Eventually I decided to move away from the San Francisco Bay Area, choosing Rotterdam as my next destination. I said my goodbyes to Top Cat and his gang, and promised to visit the moment I came back. But when I returned the next year, Melt was no longer there. It had been replaced by some sort of boutique pancake place designed with Instagram in mind. The cosmopolitan sprawl had taken one of the last relics of West Coast cool jazz, and once again I was confronted with the feeling that I was born a few decades late.

Over the years in Holland I lost a bit of touch with that sound.
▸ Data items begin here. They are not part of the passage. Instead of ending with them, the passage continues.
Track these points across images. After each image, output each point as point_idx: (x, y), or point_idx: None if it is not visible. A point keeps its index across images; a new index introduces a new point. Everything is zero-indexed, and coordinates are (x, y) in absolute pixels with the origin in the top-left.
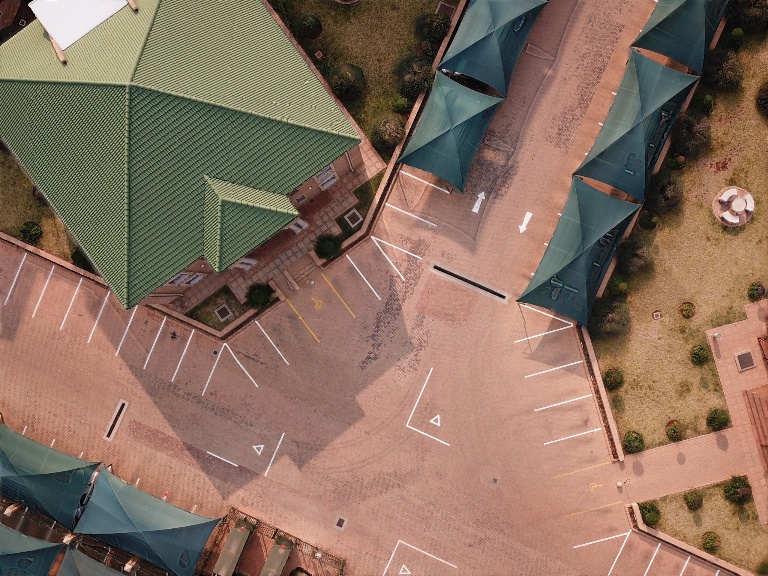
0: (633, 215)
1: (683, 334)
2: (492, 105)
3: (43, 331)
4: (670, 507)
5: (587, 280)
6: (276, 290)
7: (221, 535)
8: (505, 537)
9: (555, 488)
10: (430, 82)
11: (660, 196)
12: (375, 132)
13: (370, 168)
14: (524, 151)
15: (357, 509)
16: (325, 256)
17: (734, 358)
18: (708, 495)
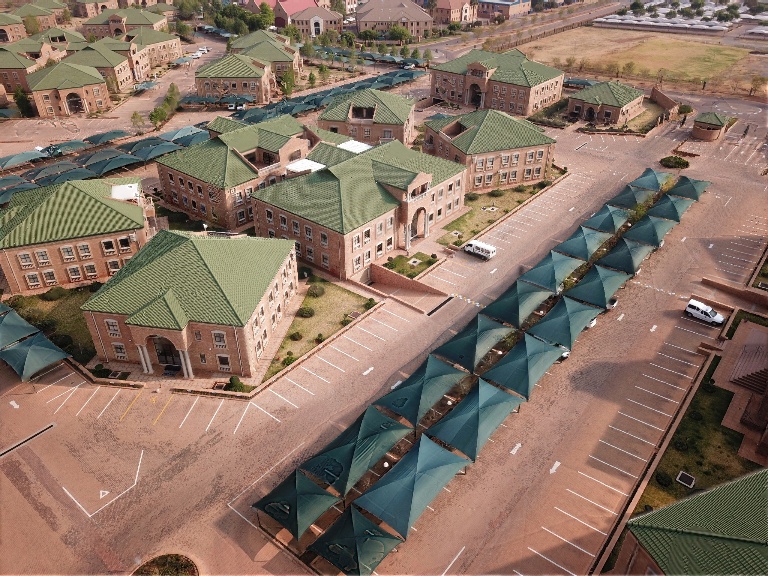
0: None
1: None
2: None
3: None
4: None
5: None
6: None
7: None
8: None
9: None
10: None
11: None
12: None
13: (7, 295)
14: None
15: None
16: None
17: None
18: None
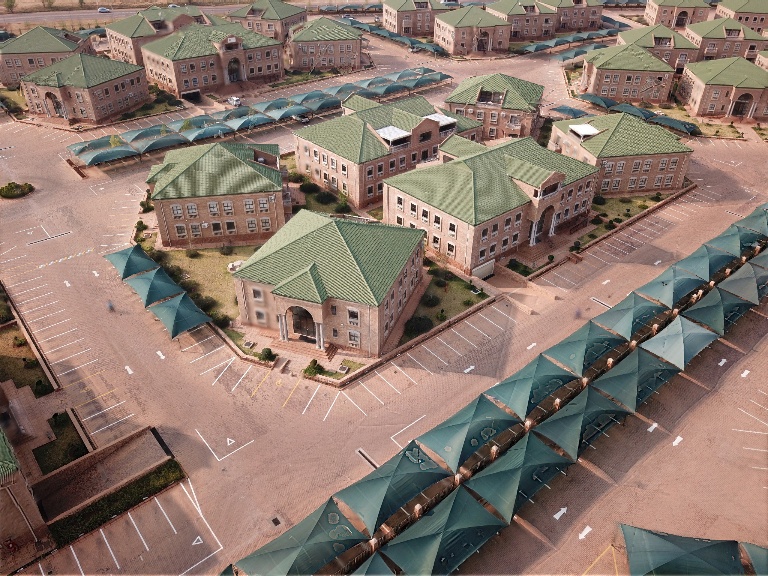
0: None
1: None
2: None
3: None
4: (764, 137)
5: None
6: None
7: None
8: None
9: None
10: None
11: None
12: None
13: None
14: None
15: None
16: None
17: None
18: (759, 132)
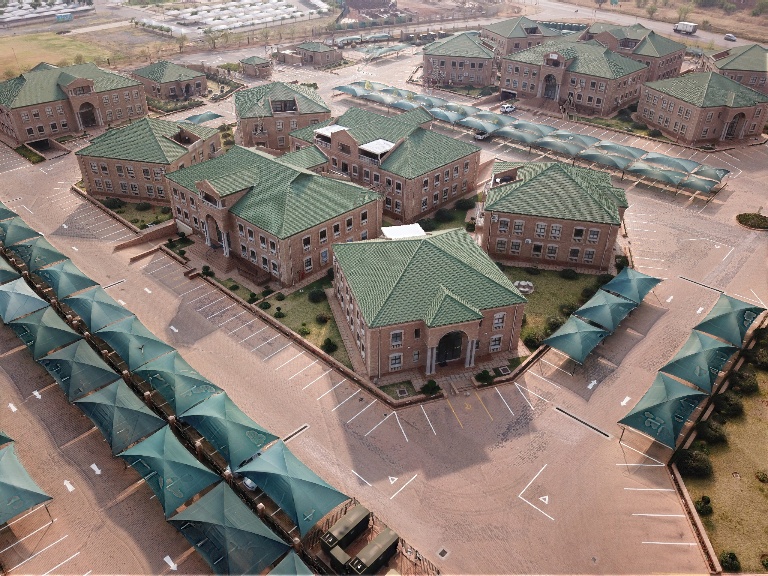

I got sucked into all the sounds of Dutch West Coast Electro and the dance scene here. But once the pandemic hit, alone in my apartment, I kept returning to one record: Glad to be Unhappy by Paul Desmond. Night after night I’d lay on my couch and put it on—and immediately I would be catapulted back to Melt—back to all those feelings of catharsis and ease I had back then. All the colors would return. Since then I’ve continued to lean into all those feelings, seeking tracks that get me into the mood of Melt. Tracks that create space in my mind, tracks that I can sink into.

This mix is an ode to that desire to return to Melt. An ode to all kinds of music that help feelings of angst dissipate, music that reminds you how to think and to feel. I think we can all do with a bit of that."